We found those persons in T. Keith Gurnee, Sarah Flickinger and James Lopes.
All three advocate preserving existing residents’ quality of life by insuring that we live within our means. They are mindful of the impacts that new development will have on our scarce water (Lake Nacimiento is 13 % full even after our first rain) and antiquated road infrastructure.
They advocate that general and local revenue measure funds be spent on essential services (as our local revenue measure was originally intended to do) and will oppose using general funds for salary increases or pet projects promoted by either the council, staff or unelected, special interest groups.
Over the past two years, Mayor Heidi Harmon and the council have become the face of fast-moving large development projects, high-end housing tracts, “exclusive” bike lanes, reduced parking in an already-dense downtown and reduction of public participation. Mayor Harmon is still a novice to local politics and dedicates most of her time as an advocate for national-progressive platforms.
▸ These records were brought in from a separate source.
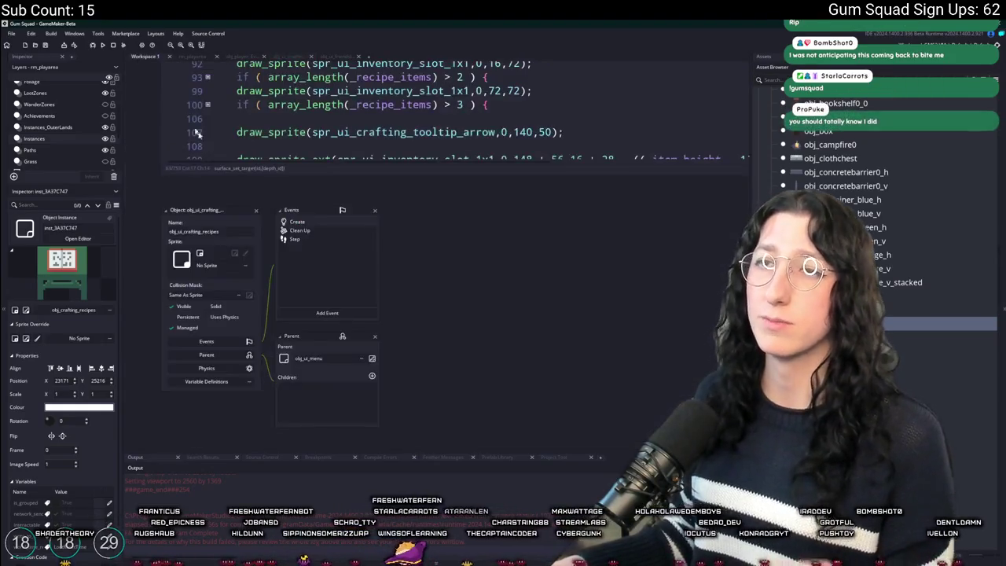
double_click(284, 222)
scroll(449, 199, "down", 1)
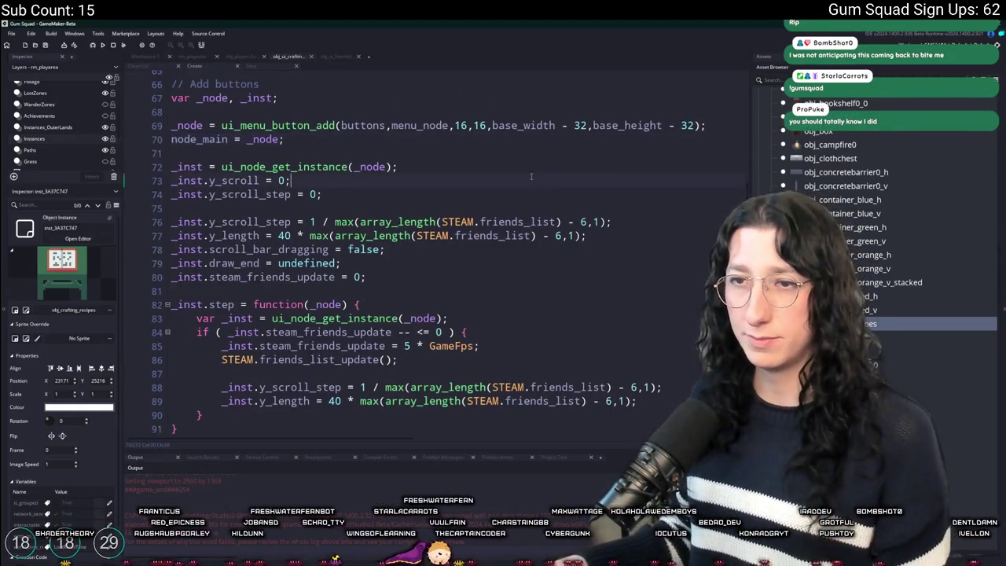
scroll(449, 199, "up", 4)
scroll(449, 198, "up", 1)
left_click(554, 202)
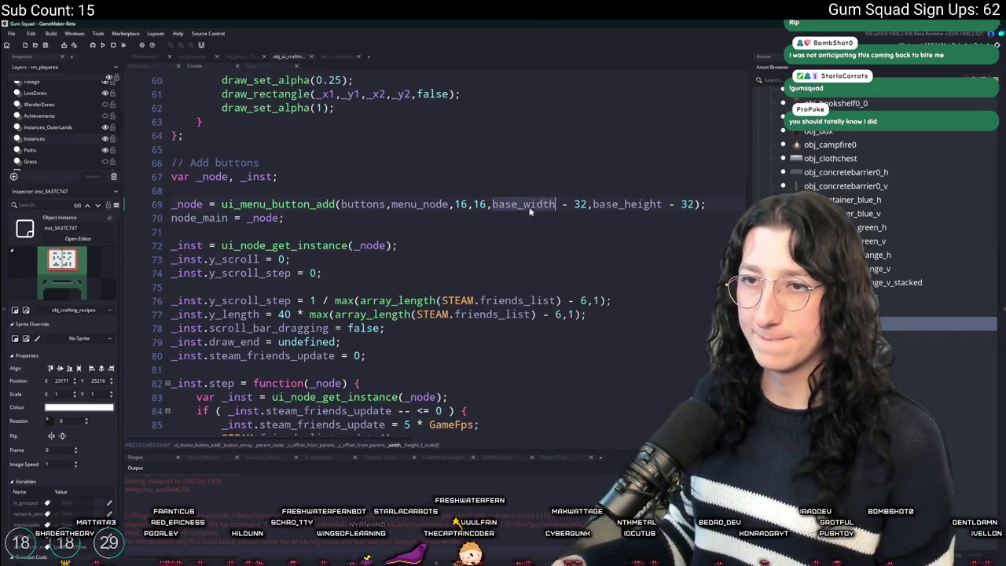
scroll(549, 202, "up", 3)
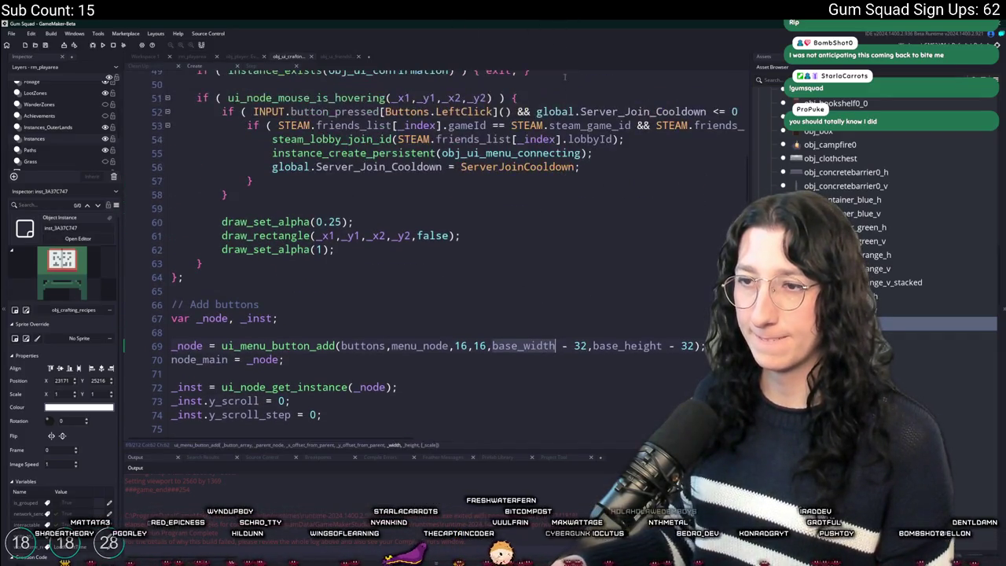
left_click(505, 271)
scroll(393, 236, "down", 2)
None of our candidates are novices to municipal politics. Keith is a retired urban designer and community consensus seeker. He is a former member of the San Luis Obispo City Council, Planning Commission and a former Planning Director for Morro Bay. Keith is an old hand at conducting interactive workshops with a long track record as an environmentalist and CEQA expert.
Jamie has served as a land-use planner with San Luis Obispo County for 36 years and served on the City’s Bicycle Advisory Committee, Architectural Review Committee and the Planning Commission.
Sarah has been a neighborhood advocate and past HOA president in the Los Verdes Parks, has successfully settled three CEQA challenges to development with the State of California CALTRANS, the City of San Luis Obispo and the Avila Ranch developers on behalf of the neighborhoods, worked to have new infrastructure included in the LUCE, has worked professionally in advertising, marketing, communications and media and has extensive community service.
Keith, as mayor, will push back against under-parked, over-scaled, incompatible housing developments even if the state has made it more difficult for cities to deny these projects. He will push back against projects like 22 Chorro based on traffic impacts alone.
And he will insist that existing residents will not be saddled with the ever-increasing infrastructure costs incurred by future development. As Keith has said, “I am for growth that’s consistent with our character and scale, not for growth that obliterates it.”
In the final analysis, we support Keith, Sarah and Jamie because they are clear-headed, practical and will bring professionalism and new ideas to the council. Moreover, they will be excellent representatives of those city residents who feel they aren’t adequately heard.